# EXERCISE OBJECTIVE
Taking the lines below one at a time, count those with the string "vendor" and give the result alone.

----------------------------------------

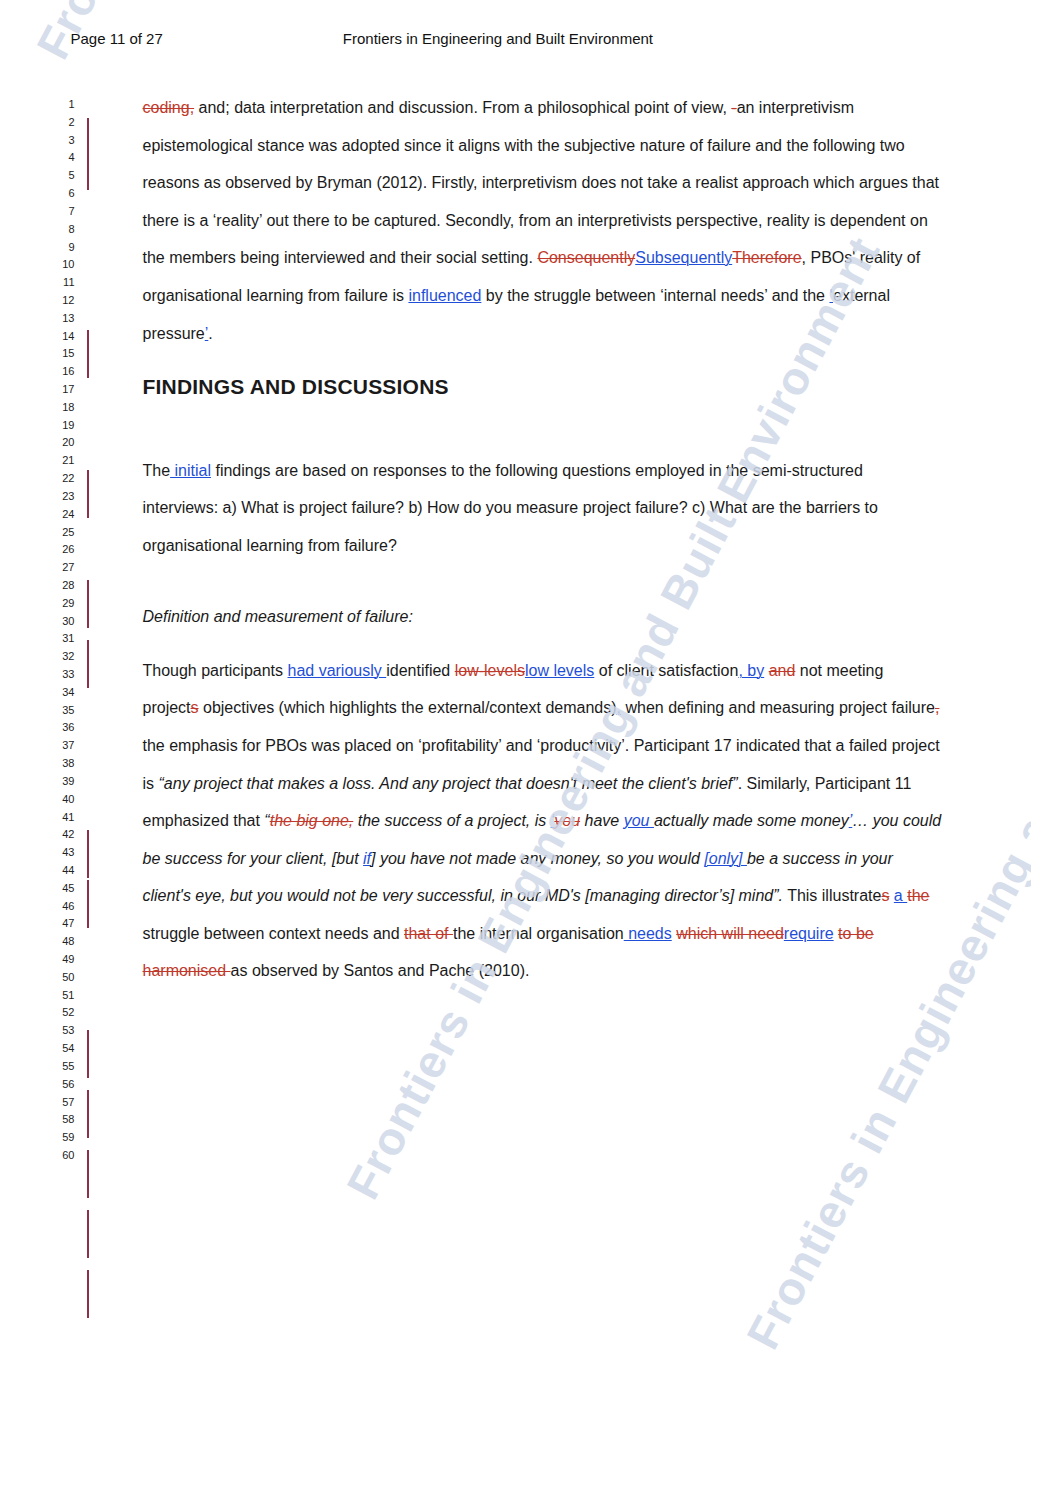Frontiers in Engineering and Built Environment
Frontiers in Engineering and Built Environment
Frontiers in Engineering and Built Environment
Page 11 of 27
Frontiers in Engineering and Built Environment
12345678910 11121314151617181920 21222324252627282930 31323334353637383940 41424344454647484950 51525354555657585960
coding, and; data interpretation and discussion. From a philosophical point of view, -an interpretivism epistemological stance was adopted since it aligns with the subjective nature of failure and the following two reasons as observed by Bryman (2012). Firstly, interpretivism does not take a realist approach which argues that there is a ‘reality’ out there to be captured. Secondly, from an interpretivists perspective, reality is dependent on the members being interviewed and their social setting. ConsequentlySubsequentlyTherefore, PBOs' reality of organisational learning from failure is influenced by the struggle between ‘internal needs’ and the ‘external pressure’.
FINDINGS AND DISCUSSIONS
The initial findings are based on responses to the following questions employed in the semi-structured interviews: a) What is project failure? b) How do you measure project failure? c) What are the barriers to organisational learning from failure?
Definition and measurement of failure:
Though participants had variously identified low-levelslow levels of client satisfaction, by and not meeting projects objectives (which highlights the external/context demands), when defining and measuring project failure, the emphasis for PBOs was placed on ‘profitability’ and ‘productivity’. Participant 17 indicated that a failed project is “any project that makes a loss. And any project that doesn't meet the client's brief”. Similarly, Participant 11 emphasized that “the big one, the success of a project, is ‘you have you actually made some money’… you could be success for your client, [but if] you have not made any money, so you would [only] be a success in your client's eye, but you would not be very successful, in our MD's [managing director’s] mind”. This illustrates a the struggle between context needs and that of the internal organisation needs which will needrequire to be harmonised as observed by Santos and Pache (2010).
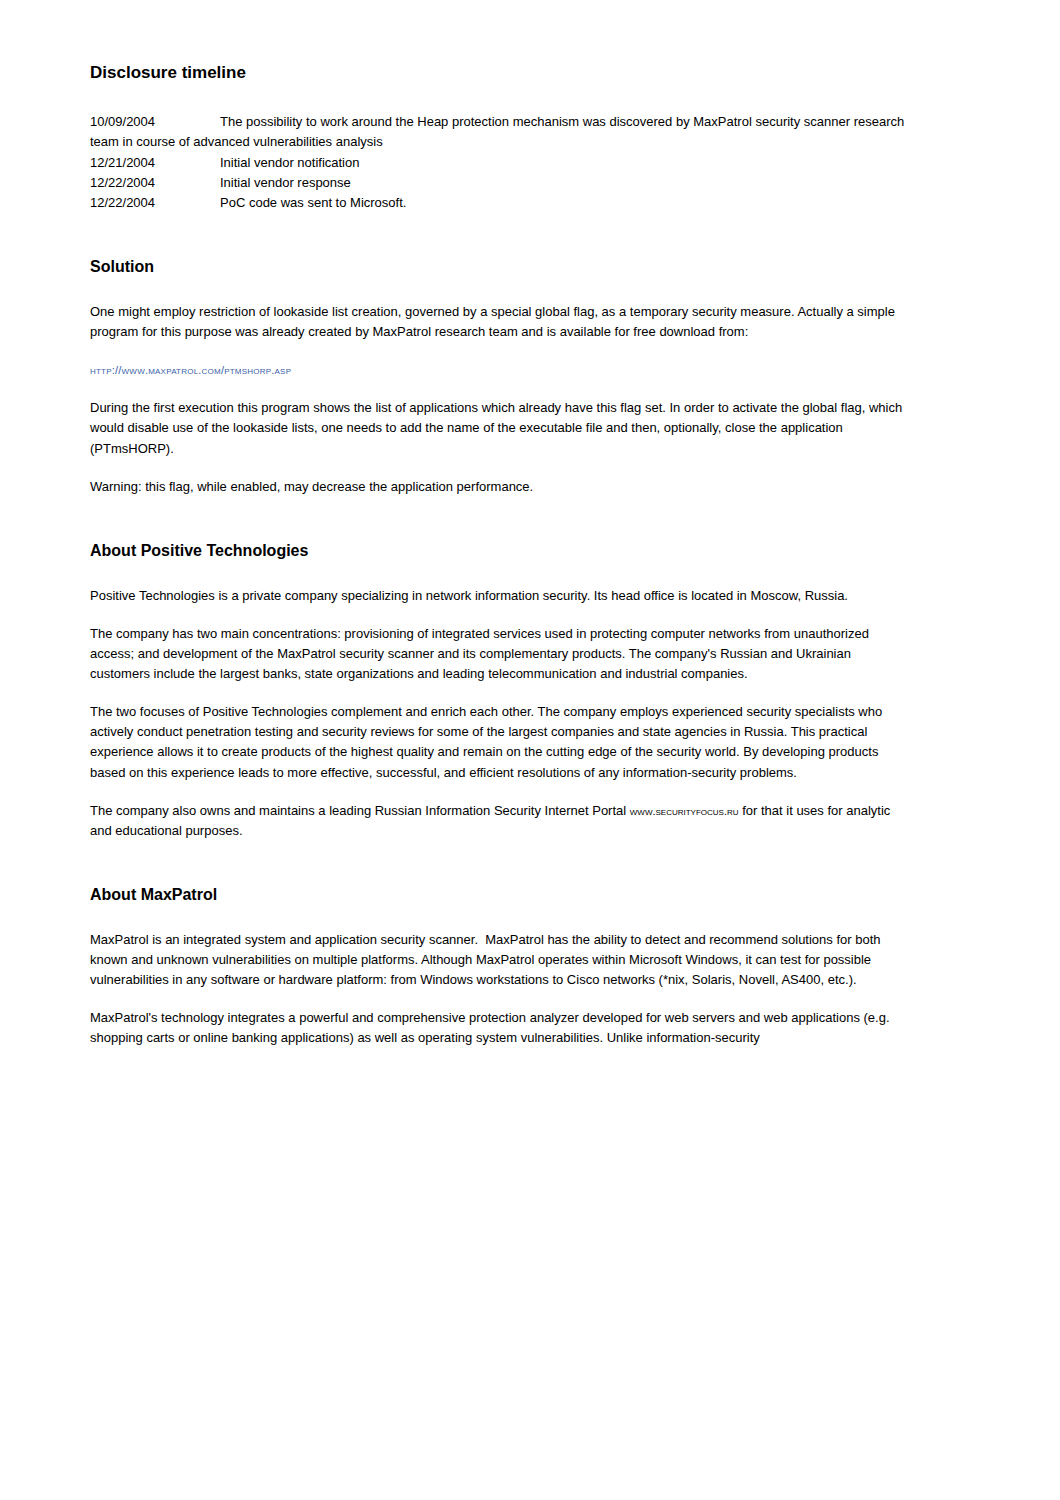Disclosure timeline
10/09/2004 The possibility to work around the Heap protection mechanism was discovered by MaxPatrol security scanner research team in course of advanced vulnerabilities analysis
12/21/2004 Initial vendor notification
12/22/2004 Initial vendor response
12/22/2004 PoC code was sent to Microsoft.
Solution
One might employ restriction of lookaside list creation, governed by a special global flag, as a temporary security measure. Actually a simple program for this purpose was already created by MaxPatrol research team and is available for free download from:
http://www.maxpatrol.com/ptmshorp.asp
During the first execution this program shows the list of applications which already have this flag set. In order to activate the global flag, which would disable use of the lookaside lists, one needs to add the name of the executable file and then, optionally, close the application (PTmsHORP).
Warning: this flag, while enabled, may decrease the application performance.
About Positive Technologies
Positive Technologies is a private company specializing in network information security. Its head office is located in Moscow, Russia.
The company has two main concentrations: provisioning of integrated services used in protecting computer networks from unauthorized access; and development of the MaxPatrol security scanner and its complementary products. The company's Russian and Ukrainian customers include the largest banks, state organizations and leading telecommunication and industrial companies.
The two focuses of Positive Technologies complement and enrich each other. The company employs experienced security specialists who actively conduct penetration testing and security reviews for some of the largest companies and state agencies in Russia. This practical experience allows it to create products of the highest quality and remain on the cutting edge of the security world. By developing products based on this experience leads to more effective, successful, and efficient resolutions of any information-security problems.
The company also owns and maintains a leading Russian Information Security Internet Portal www.securityfocus.ru for that it uses for analytic and educational purposes.
About MaxPatrol
MaxPatrol is an integrated system and application security scanner. MaxPatrol has the ability to detect and recommend solutions for both known and unknown vulnerabilities on multiple platforms. Although MaxPatrol operates within Microsoft Windows, it can test for possible vulnerabilities in any software or hardware platform: from Windows workstations to Cisco networks (*nix, Solaris, Novell, AS400, etc.).
MaxPatrol's technology integrates a powerful and comprehensive protection analyzer developed for web servers and web applications (e.g. shopping carts or online banking applications) as well as operating system vulnerabilities. Unlike information-security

----------------------------------------

# TASK OUTPUT
2